Saved data entries:
────
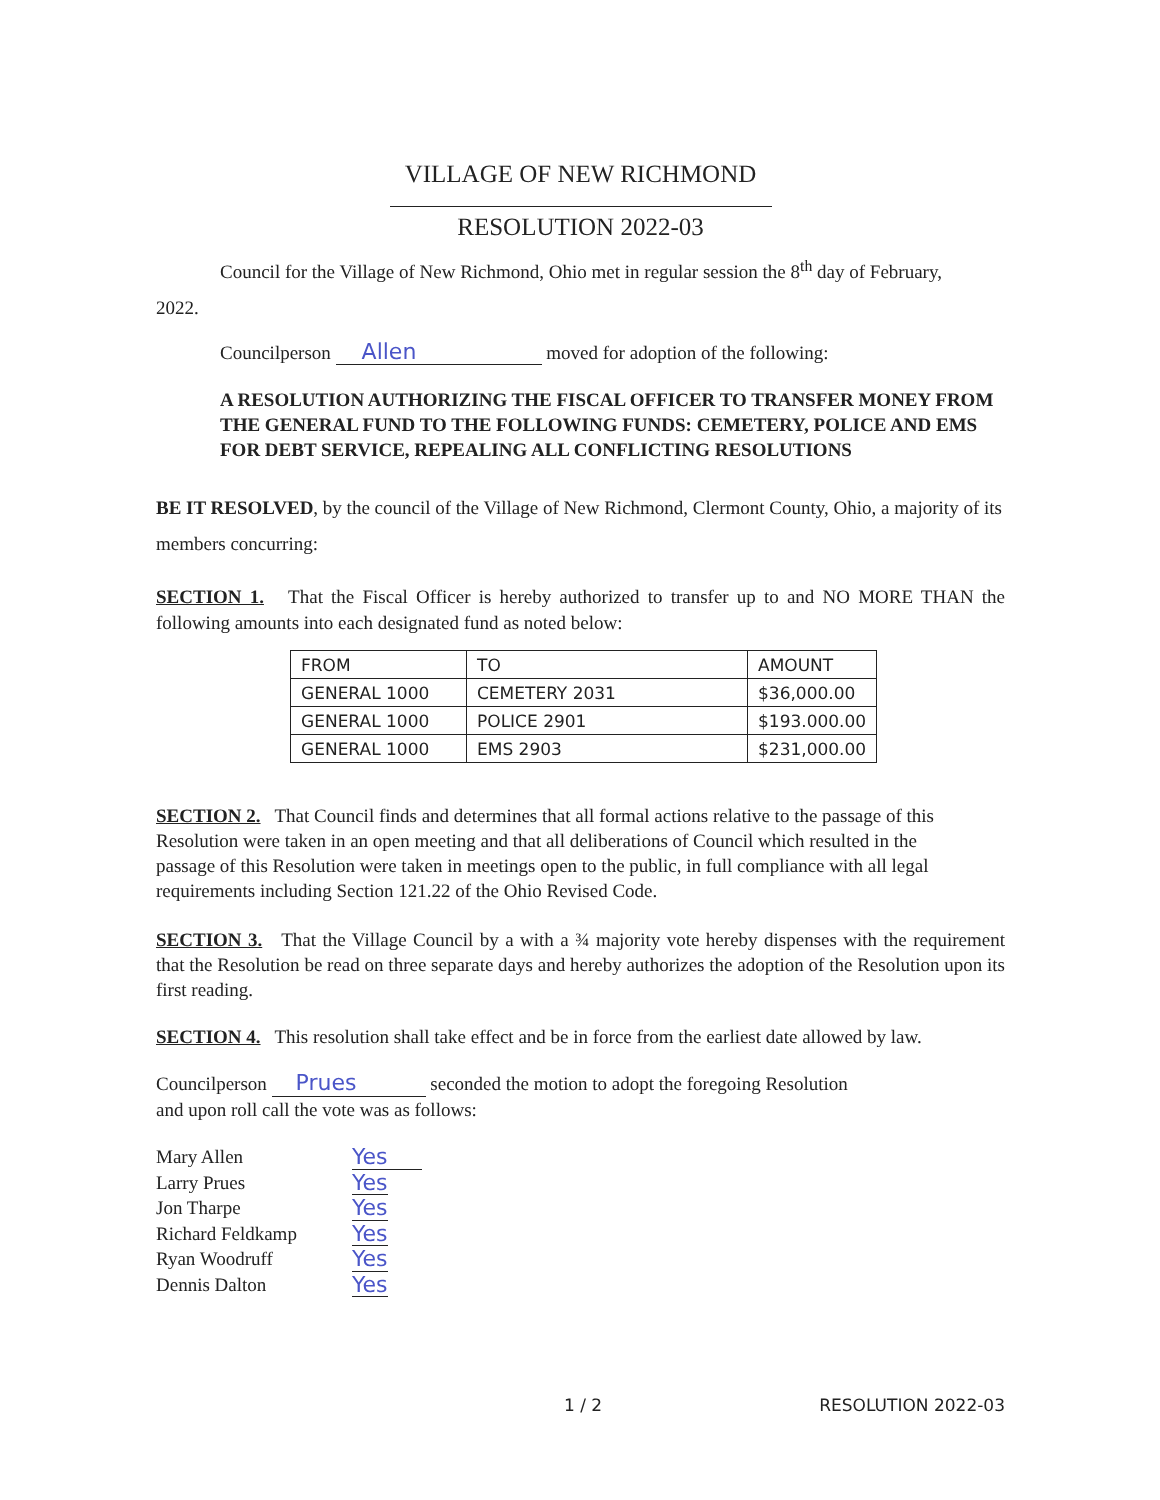VILLAGE OF NEW RICHMOND
RESOLUTION 2022-03
Council for the Village of New Richmond, Ohio met in regular session the 8<sup>th</sup> day of February,
2022.
Councilperson Allen moved for adoption of the following:
A RESOLUTION AUTHORIZING THE FISCAL OFFICER TO TRANSFER MONEY FROM THE GENERAL FUND TO THE FOLLOWING FUNDS: CEMETERY, POLICE AND EMS FOR DEBT SERVICE, REPEALING ALL CONFLICTING RESOLUTIONS
BE IT RESOLVED, by the council of the Village of New Richmond, Clermont County, Ohio, a majority of its members concurring:
SECTION 1. That the Fiscal Officer is hereby authorized to transfer up to and NO MORE THAN the following amounts into each designated fund as noted below:
| FROM | TO | AMOUNT |
| GENERAL 1000 | CEMETERY 2031 | $36,000.00 |
| GENERAL 1000 | POLICE 2901 | $193.000.00 |
| GENERAL 1000 | EMS 2903 | $231,000.00 |
SECTION 2. That Council finds and determines that all formal actions relative to the passage of this Resolution were taken in an open meeting and that all deliberations of Council which resulted in the passage of this Resolution were taken in meetings open to the public, in full compliance with all legal requirements including Section 121.22 of the Ohio Revised Code.
SECTION 3. That the Village Council by a with a ¾ majority vote hereby dispenses with the requirement that the Resolution be read on three separate days and hereby authorizes the adoption of the Resolution upon its first reading.
SECTION 4. This resolution shall take effect and be in force from the earliest date allowed by law.
Councilperson Prues seconded the motion to adopt the foregoing Resolution
and upon roll call the vote was as follows:
| Mary Allen | Yes |
| Larry Prues | Yes |
| Jon Tharpe | Yes |
| Richard Feldkamp | Yes |
| Ryan Woodruff | Yes |
| Dennis Dalton | Yes |
1 / 2 RESOLUTION 2022-03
────
**TASK DIRECTIONS**. In your copy, reproduce the data above exactly and skip every picture.

**RESULT OF THIS EXERCISE**.
VILLAGE OF NEW RICHMOND
RESOLUTION 2022-03
Council for the Village of New Richmond, Ohio met in regular session the 8<sup>th</sup> day of February,
2022.
Councilperson Allen moved for adoption of the following:
A RESOLUTION AUTHORIZING THE FISCAL OFFICER TO TRANSFER MONEY FROM THE GENERAL FUND TO THE FOLLOWING FUNDS: CEMETERY, POLICE AND EMS FOR DEBT SERVICE, REPEALING ALL CONFLICTING RESOLUTIONS
BE IT RESOLVED, by the council of the Village of New Richmond, Clermont County, Ohio, a majority of its members concurring:
SECTION 1. That the Fiscal Officer is hereby authorized to transfer up to and NO MORE THAN the following amounts into each designated fund as noted below:
| FROM | TO | AMOUNT |
| GENERAL 1000 | CEMETERY 2031 | $36,000.00 |
| GENERAL 1000 | POLICE 2901 | $193.000.00 |
| GENERAL 1000 | EMS 2903 | $231,000.00 |
SECTION 2. That Council finds and determines that all formal actions relative to the passage of this Resolution were taken in an open meeting and that all deliberations of Council which resulted in the passage of this Resolution were taken in meetings open to the public, in full compliance with all legal requirements including Section 121.22 of the Ohio Revised Code.
SECTION 3. That the Village Council by a with a ¾ majority vote hereby dispenses with the requirement that the Resolution be read on three separate days and hereby authorizes the adoption of the Resolution upon its first reading.
SECTION 4. This resolution shall take effect and be in force from the earliest date allowed by law.
Councilperson Prues seconded the motion to adopt the foregoing Resolution
and upon roll call the vote was as follows:
| Mary Allen | Yes |
| Larry Prues | Yes |
| Jon Tharpe | Yes |
| Richard Feldkamp | Yes |
| Ryan Woodruff | Yes |
| Dennis Dalton | Yes |
1 / 2 RESOLUTION 2022-03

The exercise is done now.